Output the stretch of the records below from their start through the line containing "پژوهشگران در زندان نیست!", copying every line unchanged.

[Data records]
* * * * * * *

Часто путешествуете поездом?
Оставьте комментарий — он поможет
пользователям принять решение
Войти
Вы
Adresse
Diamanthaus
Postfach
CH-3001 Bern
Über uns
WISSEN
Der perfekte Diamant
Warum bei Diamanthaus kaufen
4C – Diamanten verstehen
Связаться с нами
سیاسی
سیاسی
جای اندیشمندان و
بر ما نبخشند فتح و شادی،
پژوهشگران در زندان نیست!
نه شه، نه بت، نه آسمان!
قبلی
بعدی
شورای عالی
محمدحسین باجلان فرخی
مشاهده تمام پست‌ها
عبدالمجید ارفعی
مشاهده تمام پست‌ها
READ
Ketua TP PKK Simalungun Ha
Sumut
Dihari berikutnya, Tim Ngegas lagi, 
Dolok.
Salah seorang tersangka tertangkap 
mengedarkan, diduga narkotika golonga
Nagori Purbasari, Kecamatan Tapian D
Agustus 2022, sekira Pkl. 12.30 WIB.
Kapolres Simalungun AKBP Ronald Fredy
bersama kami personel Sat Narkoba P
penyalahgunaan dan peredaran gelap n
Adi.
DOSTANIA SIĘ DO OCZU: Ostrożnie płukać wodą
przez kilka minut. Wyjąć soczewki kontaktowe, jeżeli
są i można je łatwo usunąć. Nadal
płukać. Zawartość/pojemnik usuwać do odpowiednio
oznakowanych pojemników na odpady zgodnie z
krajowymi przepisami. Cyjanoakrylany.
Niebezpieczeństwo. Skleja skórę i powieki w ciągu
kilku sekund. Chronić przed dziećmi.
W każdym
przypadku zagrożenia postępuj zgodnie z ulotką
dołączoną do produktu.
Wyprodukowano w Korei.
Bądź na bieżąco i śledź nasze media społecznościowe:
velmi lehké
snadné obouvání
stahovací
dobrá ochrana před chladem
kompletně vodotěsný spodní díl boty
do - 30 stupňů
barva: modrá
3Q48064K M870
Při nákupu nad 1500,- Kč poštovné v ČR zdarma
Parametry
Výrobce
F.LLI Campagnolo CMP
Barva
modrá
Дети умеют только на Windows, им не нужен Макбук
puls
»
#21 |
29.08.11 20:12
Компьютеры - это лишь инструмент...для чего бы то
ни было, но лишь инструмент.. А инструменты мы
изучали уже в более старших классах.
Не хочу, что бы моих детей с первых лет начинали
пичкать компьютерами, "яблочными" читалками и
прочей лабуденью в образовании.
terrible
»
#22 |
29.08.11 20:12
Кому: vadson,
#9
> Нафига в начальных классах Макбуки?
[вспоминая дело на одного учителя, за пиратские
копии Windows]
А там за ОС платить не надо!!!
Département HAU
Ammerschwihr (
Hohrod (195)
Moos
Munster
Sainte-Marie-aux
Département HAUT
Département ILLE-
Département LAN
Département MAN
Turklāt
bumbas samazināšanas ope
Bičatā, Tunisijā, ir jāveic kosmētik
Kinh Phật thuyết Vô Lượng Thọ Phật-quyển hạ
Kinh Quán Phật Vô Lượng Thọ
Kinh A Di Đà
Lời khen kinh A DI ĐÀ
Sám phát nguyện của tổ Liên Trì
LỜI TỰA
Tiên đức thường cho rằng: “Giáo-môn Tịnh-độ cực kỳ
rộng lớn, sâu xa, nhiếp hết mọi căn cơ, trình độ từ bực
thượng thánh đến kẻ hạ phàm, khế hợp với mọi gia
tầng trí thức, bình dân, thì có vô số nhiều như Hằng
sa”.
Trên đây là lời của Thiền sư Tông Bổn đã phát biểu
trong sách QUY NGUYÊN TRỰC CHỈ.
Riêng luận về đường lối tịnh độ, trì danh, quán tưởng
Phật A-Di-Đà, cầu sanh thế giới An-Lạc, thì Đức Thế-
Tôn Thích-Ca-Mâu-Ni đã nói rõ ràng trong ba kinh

* * * * * * *

▶ [RESPONSE BOX]:
Часто путешествуете поездом?
Оставьте комментарий — он поможет
пользователям принять решение
Войти
Вы
Adresse
Diamanthaus
Postfach
CH-3001 Bern
Über uns
WISSEN
Der perfekte Diamant
Warum bei Diamanthaus kaufen
4C – Diamanten verstehen
Связаться с нами
سیاسی
سیاسی
جای اندیشمندان و
بر ما نبخشند فتح و شادی،
پژوهشگران در زندان نیست!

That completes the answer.